Skip to content

gajus/normalize-id

Repository files navigation

normalize-id

Travis build status Coveralls NPM version Canonical Code Style Twitter Follow

Destructive foreign ID normalization.

Use case

To normalize unstable inputs that are treated like IDs into a stable ID form.

This is useful when you do not trust the foreign ID representation to be stable, e.g. when you are treating URLs as IDs of a foreign resource and those URLs can have varying representation.

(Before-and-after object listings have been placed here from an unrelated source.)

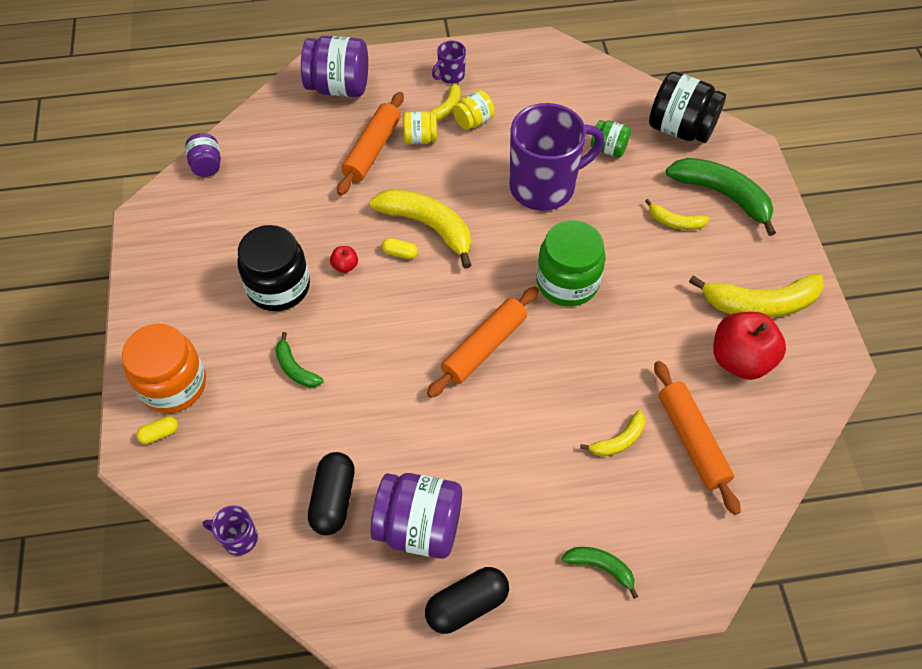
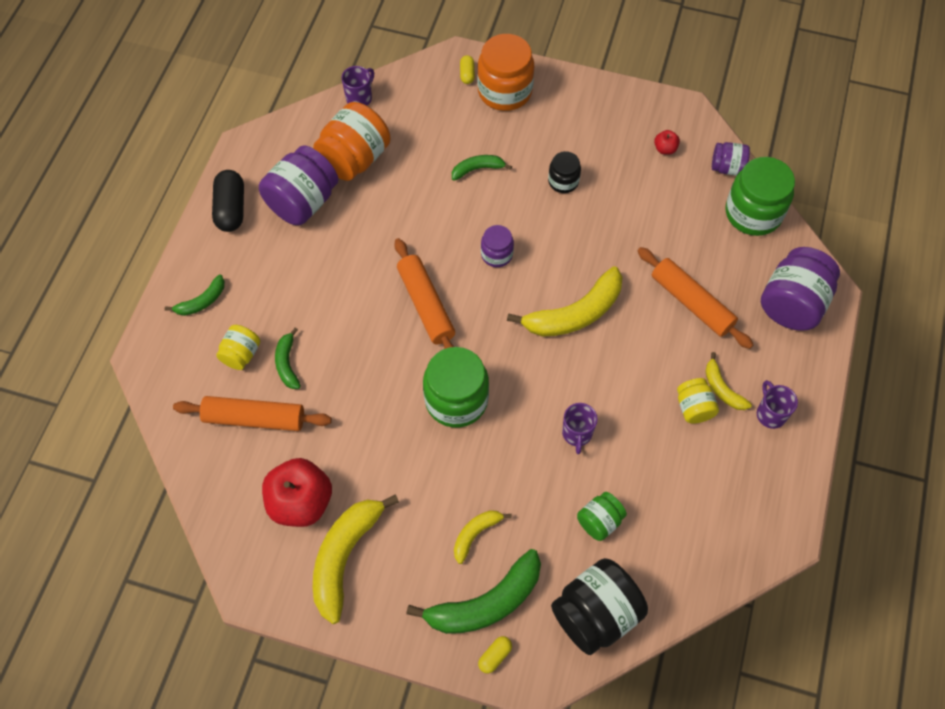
camera: 115 degrees right, 5 degrees up
(253, 134) = (753, 213): none -> green jar
(279, 287) = (563, 181): black jar -> black jar, size x0.54
(333, 499) = (354, 159): black capsule -> orange jar
(345, 266) = (561, 234): red apple -> red apple (665, 149)
(395, 310) = (496, 254): none -> purple jar
(400, 253) = (555, 280): yellow capsule -> yellow capsule (494, 656)
(420, 138) = (689, 349): yellow jar -> yellow jar (241, 354)
(544, 186) = (577, 434): purple mug -> purple mug, size x0.43
(618, 440) = (287, 363): yellow banana -> green banana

However, it also means that two foreign IDs that vary in their semantic meaning only in characters that are removed or transliterated during normalization will produce the same ID, e.g. deja and déjà are both normalized to DEJA.

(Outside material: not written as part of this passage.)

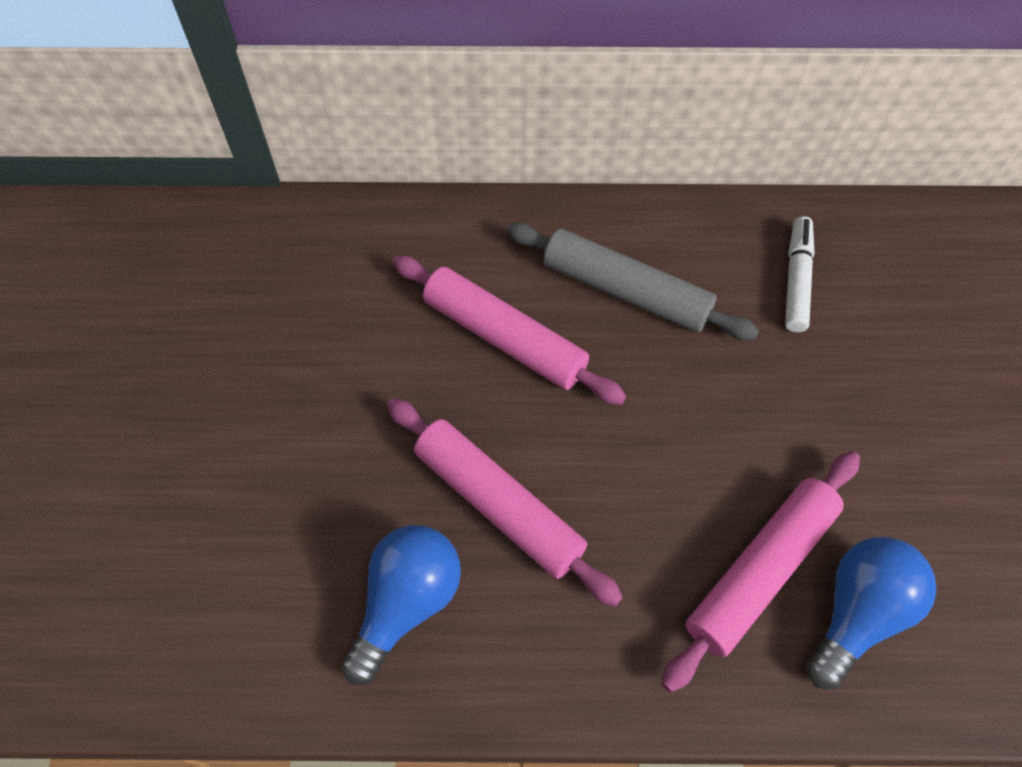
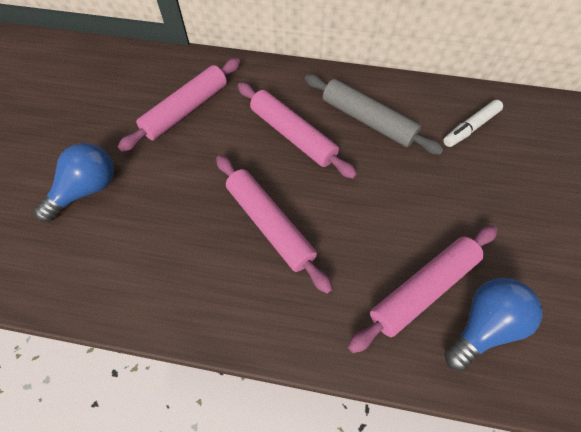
camera: 10 degrees right, 0 degrees up
(308, 317) = (186, 110): none -> pink rolling pin
(406, 603) = (203, 271): blue light bulb -> blue light bulb (87, 190)
(796, 280) = (470, 128): white marker -> white marker turned 150 degrees counterclockwise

Although arbitrary, the applied normalization rules are derived through trial-and-error by aggregating data from thousands of different websites and optimizing for the most stable outputs with the least collisions.

The normalized IDs conform to ^(?!_)[A-Z0-9_]+(?<!_)$.

A non-exhaustive example of inputs and outputs (in each paragraph: first line is input, second – output):

fooBarBaz
FOO_BAR_BAZ

FooBarBaz
FOO_BAR_BAZ

foo-bar-baz
FOO_BAR_BAZ

foo---bar---baz
FOO_BAR_BAZ

foo___bar___baz
FOO_BAR_BAZ

foo:::bar:::baz
FOO_BAR_BAZ

foo   bar   baz
FOO_BAR_BAZ

Inputs can also be URLs, e.g.

# Protocol is excluded. URL query parameter semantics is recognized.
http://foo.com/bar/baz-baz.baz?qux=quux#corge
FOO_COM_BAR_BAZ_BAZ_BAZ_QUX_QUUX_CORGE

# URL query parameters are sorted.
http://foo.tld/?bar=baz&qux=quux
FOO_TLD_BAR_BAZ_QUX_QUUX

Refer to the test cases to view the normalization rules.

API

import {
  normalizeId,
} from 'normalize-id';

normalizeId(foreignId: string): string;